» **INSTRUCTION**
Copy word for word the lines of the material below, starting at the line with "Alt text needed for the voltmeter" and ending at the line with "That is value=95 unit=V", both included. Leave out the pictures.

» **EXTRACTED INFORMATION**
* * * * * * * * *

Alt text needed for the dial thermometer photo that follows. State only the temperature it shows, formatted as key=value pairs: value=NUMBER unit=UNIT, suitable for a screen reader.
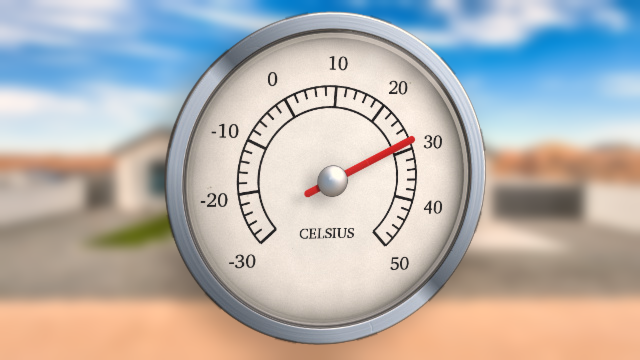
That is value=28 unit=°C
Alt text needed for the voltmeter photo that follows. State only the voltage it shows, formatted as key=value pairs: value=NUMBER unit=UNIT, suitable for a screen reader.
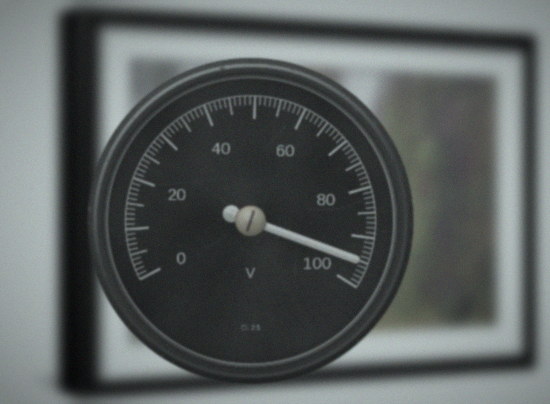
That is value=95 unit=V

* * * * * * * * *

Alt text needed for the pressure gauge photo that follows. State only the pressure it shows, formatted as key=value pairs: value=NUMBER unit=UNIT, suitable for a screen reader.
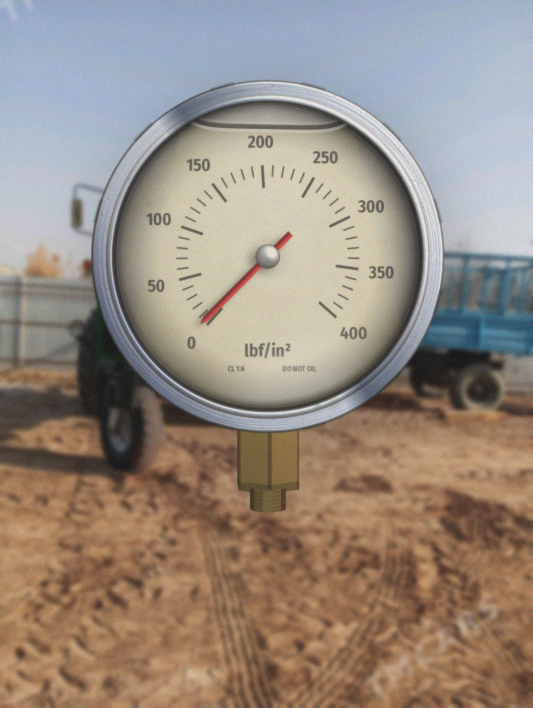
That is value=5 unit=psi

* * * * * * * * *

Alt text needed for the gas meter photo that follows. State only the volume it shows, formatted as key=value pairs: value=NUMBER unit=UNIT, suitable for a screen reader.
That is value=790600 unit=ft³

* * * * * * * * *

» **WRITTEN RESPONSE**
Alt text needed for the voltmeter photo that follows. State only the voltage it shows, formatted as key=value pairs: value=NUMBER unit=UNIT, suitable for a screen reader.
That is value=95 unit=V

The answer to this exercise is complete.